[Input data]
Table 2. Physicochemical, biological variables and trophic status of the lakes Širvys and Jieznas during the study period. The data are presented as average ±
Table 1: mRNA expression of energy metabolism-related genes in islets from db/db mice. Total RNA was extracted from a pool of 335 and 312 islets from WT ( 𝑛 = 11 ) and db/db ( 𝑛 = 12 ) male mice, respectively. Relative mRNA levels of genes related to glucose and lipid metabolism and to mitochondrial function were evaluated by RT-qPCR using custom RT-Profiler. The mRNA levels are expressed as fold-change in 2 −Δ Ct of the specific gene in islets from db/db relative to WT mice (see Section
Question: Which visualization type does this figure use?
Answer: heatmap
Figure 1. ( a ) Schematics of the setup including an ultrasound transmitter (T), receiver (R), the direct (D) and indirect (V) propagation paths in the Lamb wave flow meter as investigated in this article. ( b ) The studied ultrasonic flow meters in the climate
[/Input data]
[Input data]
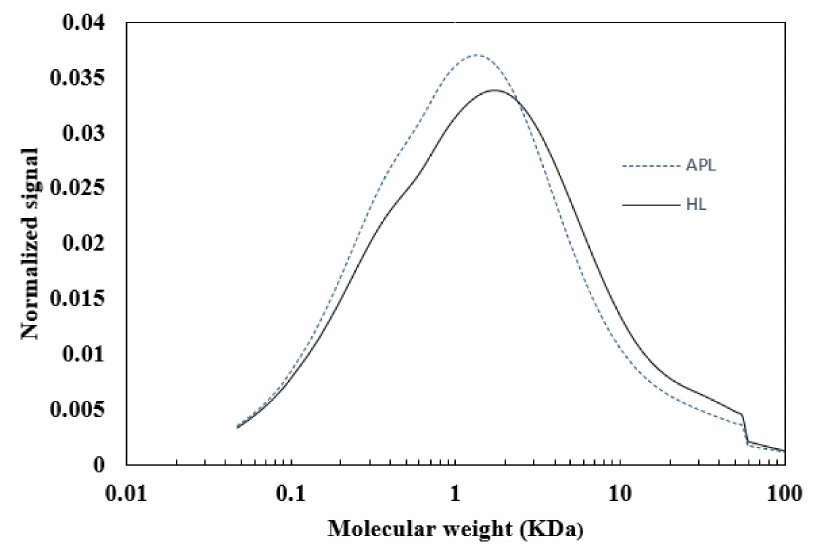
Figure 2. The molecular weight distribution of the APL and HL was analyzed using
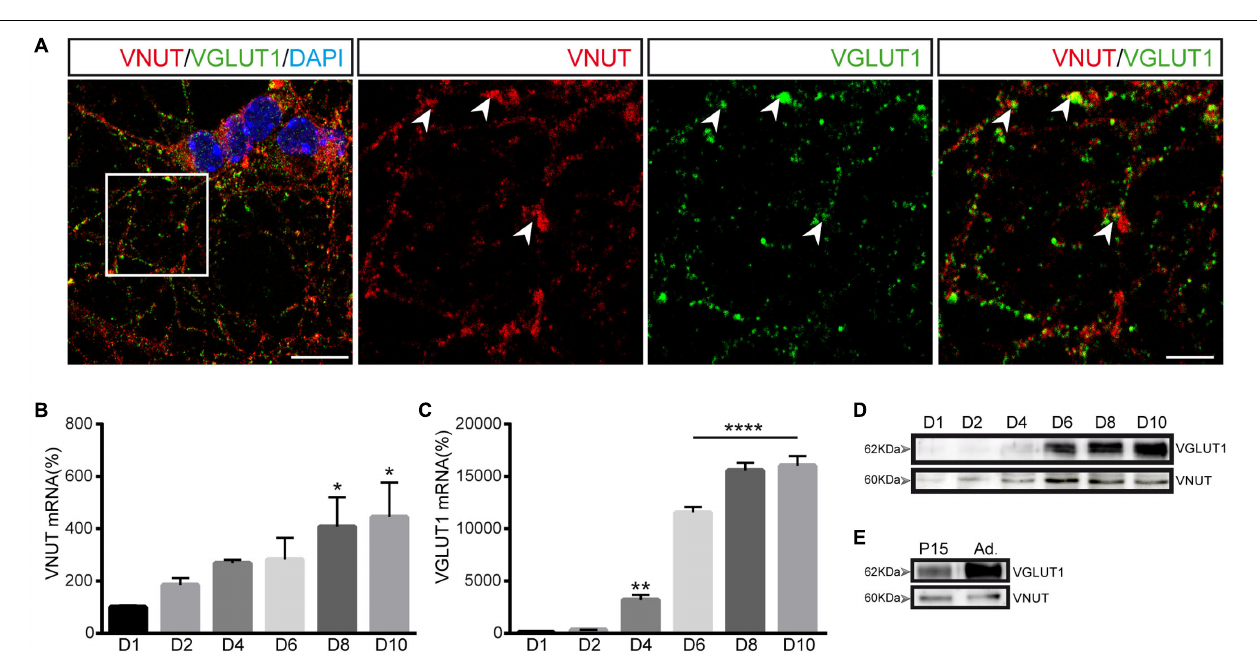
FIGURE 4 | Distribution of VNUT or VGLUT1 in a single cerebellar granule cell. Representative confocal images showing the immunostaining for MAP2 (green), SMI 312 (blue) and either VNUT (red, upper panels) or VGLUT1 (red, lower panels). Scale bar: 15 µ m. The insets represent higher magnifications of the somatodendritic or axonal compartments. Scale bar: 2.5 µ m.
[/Input data]
The answer should be all lines from the entries above that hold the word "this".

Response area:
Question: Which visualization type does this figure use?
Figure 1. ( a ) Schematics of the setup including an ultrasound transmitter (T), receiver (R), the direct (D) and indirect (V) propagation paths in the Lamb wave flow meter as investigated in this article. ( b ) The studied ultrasonic flow meters in the climate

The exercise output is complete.